Red-MIRROR: Agentic LLM-based Autonomous Penetration Testing with Reflective Verification and Knowledge-augmented Interaction
Tran Vy Khang, Nguyen Dang Nguyen Khang, Nghi Hoang Khoa, Do Thi Thu Hien, Van-Hau Pham, Phan The Duy
Abstract
Web applications remain the dominant attack surface in cybersecurity, where vulnerabilities such as SQL injection, XSS, and business logic flaws continue to cause significant data breaches. While penetration testing is effective for identifying these weaknesses, traditional manual approaches are time-consuming and heavily dependent on scarce expert knowledge. Recent Large Language Models (LLM)-based multi-agent systems have shown promise in automating penetration testing, yet they still suffer from critical limitations: over-reliance on parametric knowledge, fragmented session memory, and insufficient validation of attack payloads and responses. This paper proposes Red-MIRROR, a novel multi-agent automated penetration testing system that introduces a tightly coupled memory-reflection backbone to explicitly govern inter-agent reasoning.

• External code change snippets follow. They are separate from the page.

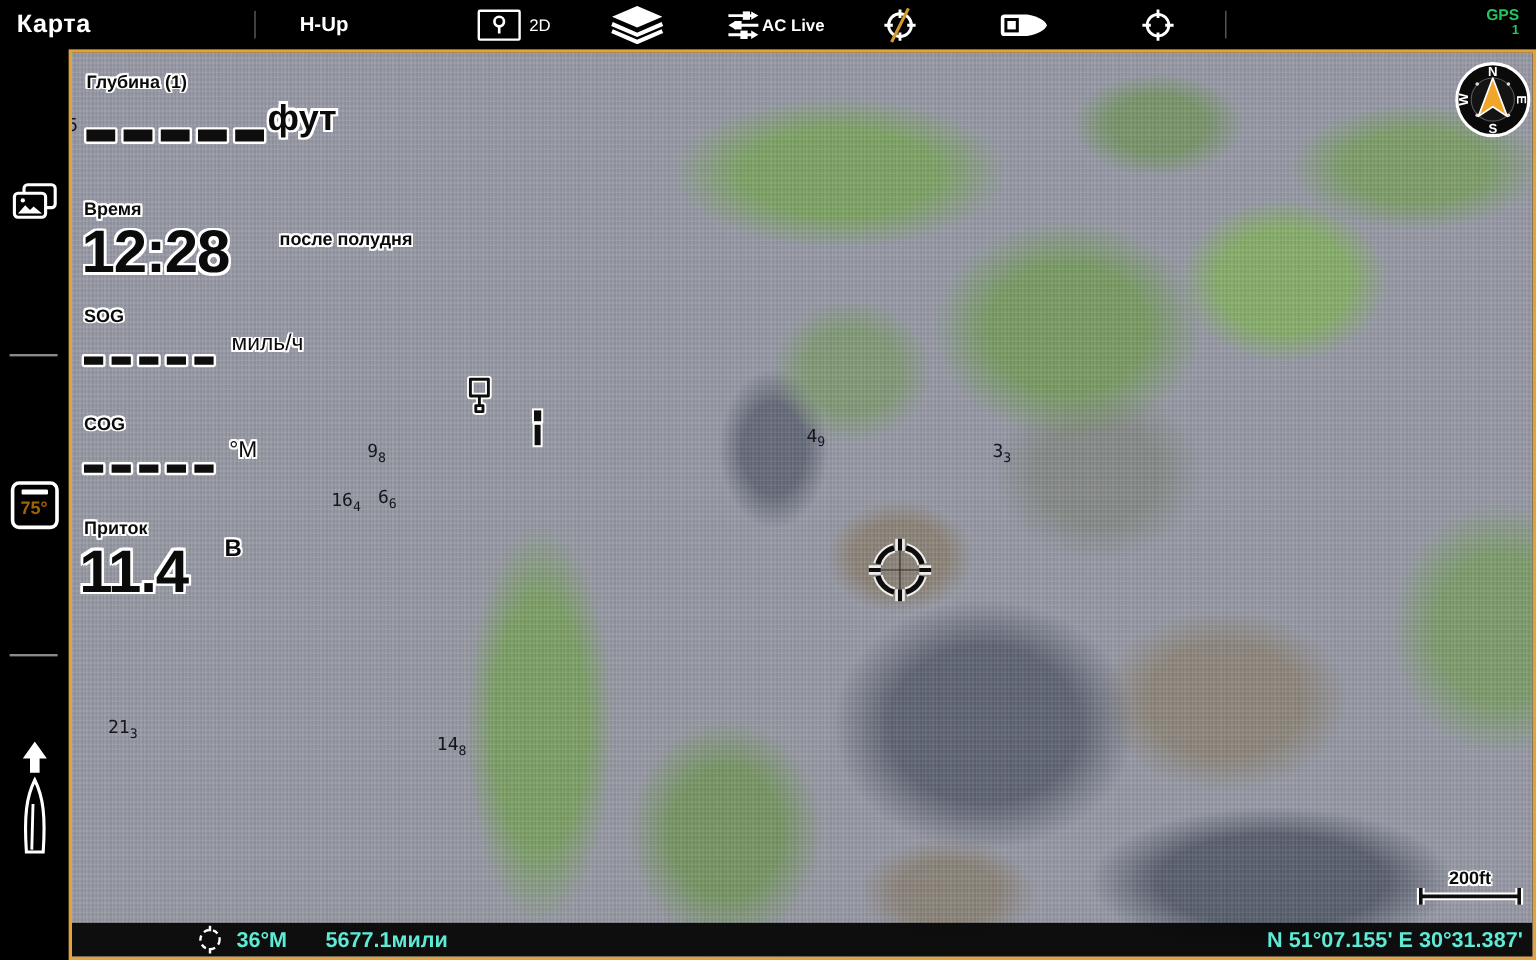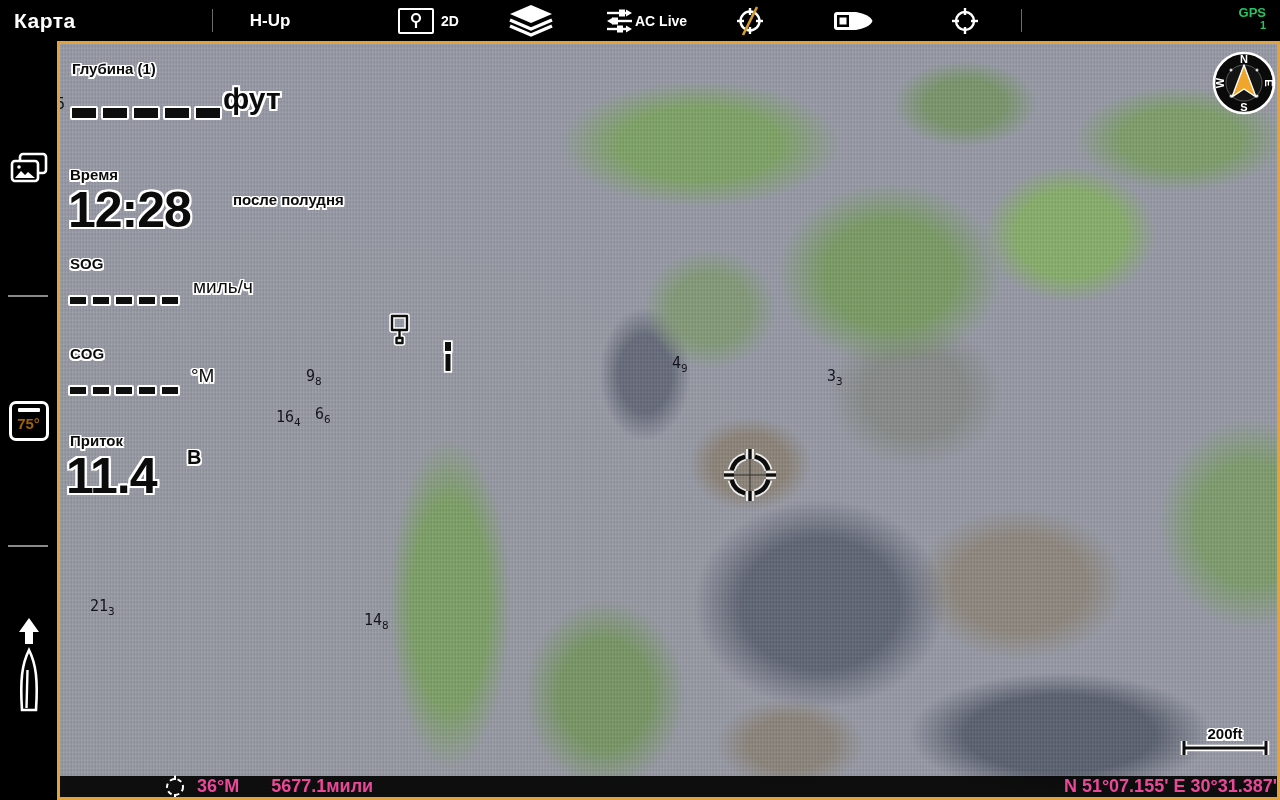--- a/index.html
+++ b/index.html
@@ -21,7 +21,7 @@
   .btn2d { left:398px; gap:7px; }
   .box2d { width:36px; height:26px; border:2px solid #fff; border-radius:2px;
            display:flex; align-items:center; justify-content:center; }
-  .lbl2d { font-size:14px; font-weight:bold; }
+  .lbl2d { font-size:14px; font-weight:normal; }
   .layersbtn { left:505px; }
   .aclive { left:606px; gap:2px; }
   .aclbl { font-size:14px; font-weight:bold; }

By synthesizing Retrieval-Augmented Generation (RAG) for external knowledge augmentation, a Shared Recurrent Memory Mechanism (SRMM) for persistent state management, and a Dual-Phase Reflection mechanism for adaptive validation, Red-MIRROR provides a robust solution for complex web exploitation. Empirical evaluation on the XBOW benchmark and Vulhub CVEs shows that Red-MIRROR achieves performance comparable to state-of-the-art agents on Vulhub scenarios, while demonstrating a clear advantage on the XBOW benchmark. On the XBOW benchmark, Red-MIRROR attains an overall success rate of 86.0 percent, outperforming PentestAgent (50.0 percent), AutoPT (46.0 percent), and the VulnBot baseline (6.0 percent). Furthermore, the system achieves a 93.99 percent subtask completion rate, indicating strong long-horizon reasoning and payload refinement capability. Finally, we discuss ethical implications and propose safeguards to mitigate misuse risks.